A Turkish court has ordered the arrest of a senior military officer on the suspicion of involvement in an alleged army plan to discredit the ruling AK party.
A criminal court in Istanbul arrested naval Col. Dursun Cicek Wednesday evening on the suspicion of membership in a terrorist group, following interrogations conducted by the prosecutors tasked with the Ergenekon case.
The senior military officer had earlier been arrested following the publication of a document in the liberal Taraf newspaper last month which argued that Colonel Cicek had drafted a plan meant to discredit Turkey's governing Justice and Development Party (AKP), as well as the Fethullah Gulen movement, through media campaigns and provocation of public anguish. He was released shortly as his lawyer appealed his arrest.
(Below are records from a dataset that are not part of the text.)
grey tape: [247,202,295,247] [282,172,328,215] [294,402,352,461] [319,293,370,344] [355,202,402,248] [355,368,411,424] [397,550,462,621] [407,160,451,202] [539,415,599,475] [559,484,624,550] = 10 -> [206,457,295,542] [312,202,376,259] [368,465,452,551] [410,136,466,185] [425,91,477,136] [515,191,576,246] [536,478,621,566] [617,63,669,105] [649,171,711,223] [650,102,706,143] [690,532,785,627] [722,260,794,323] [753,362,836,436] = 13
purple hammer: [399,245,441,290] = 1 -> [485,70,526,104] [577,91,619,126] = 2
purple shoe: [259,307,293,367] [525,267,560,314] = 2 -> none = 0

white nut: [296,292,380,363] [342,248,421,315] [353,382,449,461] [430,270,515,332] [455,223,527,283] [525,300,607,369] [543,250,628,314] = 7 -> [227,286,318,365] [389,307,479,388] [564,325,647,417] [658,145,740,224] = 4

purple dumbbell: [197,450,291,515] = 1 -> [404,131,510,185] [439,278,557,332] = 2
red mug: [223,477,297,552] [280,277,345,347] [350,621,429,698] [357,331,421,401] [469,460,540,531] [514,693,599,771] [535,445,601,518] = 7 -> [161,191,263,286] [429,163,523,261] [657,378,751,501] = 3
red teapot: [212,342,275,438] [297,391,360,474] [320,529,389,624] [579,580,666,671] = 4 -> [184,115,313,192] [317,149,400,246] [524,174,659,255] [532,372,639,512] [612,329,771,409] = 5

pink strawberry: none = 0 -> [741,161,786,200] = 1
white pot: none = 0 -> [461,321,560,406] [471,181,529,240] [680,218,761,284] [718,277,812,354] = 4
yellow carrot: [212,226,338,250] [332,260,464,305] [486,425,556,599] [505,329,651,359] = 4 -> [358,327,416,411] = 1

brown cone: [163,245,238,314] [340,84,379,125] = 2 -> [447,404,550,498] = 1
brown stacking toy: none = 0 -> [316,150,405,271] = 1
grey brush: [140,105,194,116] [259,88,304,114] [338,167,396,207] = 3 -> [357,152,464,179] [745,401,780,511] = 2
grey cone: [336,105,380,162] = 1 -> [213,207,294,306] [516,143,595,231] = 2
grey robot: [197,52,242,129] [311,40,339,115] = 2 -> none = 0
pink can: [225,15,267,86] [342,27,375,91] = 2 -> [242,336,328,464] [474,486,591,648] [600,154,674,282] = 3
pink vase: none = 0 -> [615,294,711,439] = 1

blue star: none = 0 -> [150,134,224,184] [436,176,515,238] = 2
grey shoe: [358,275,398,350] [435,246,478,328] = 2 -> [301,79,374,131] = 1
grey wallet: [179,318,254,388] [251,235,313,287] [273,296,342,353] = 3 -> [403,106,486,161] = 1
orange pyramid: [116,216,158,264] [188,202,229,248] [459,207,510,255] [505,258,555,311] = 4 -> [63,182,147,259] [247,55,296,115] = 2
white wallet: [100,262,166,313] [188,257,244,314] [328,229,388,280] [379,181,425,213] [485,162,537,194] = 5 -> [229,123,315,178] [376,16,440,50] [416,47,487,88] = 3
Cicek's arrest comes amid tensions between the AKP government and the secularist military. The detention of the senior military officer is poised to cause a wide controversy and stir heated debates in Turkey, a candidate for the European Union membership.
The Ergenekon case has been filed against more than 200 people on charges that they sought to establish an unlawful organization to provoke a series of events that would pave the way for a military coup against the current administration in Turkey.
The clandestine Ergenekon organization has been indicted of at least two violent attacks -- the bombing of a secularist newspaper in 2006 and an attack on a court in the same year that led to the killing of a judge.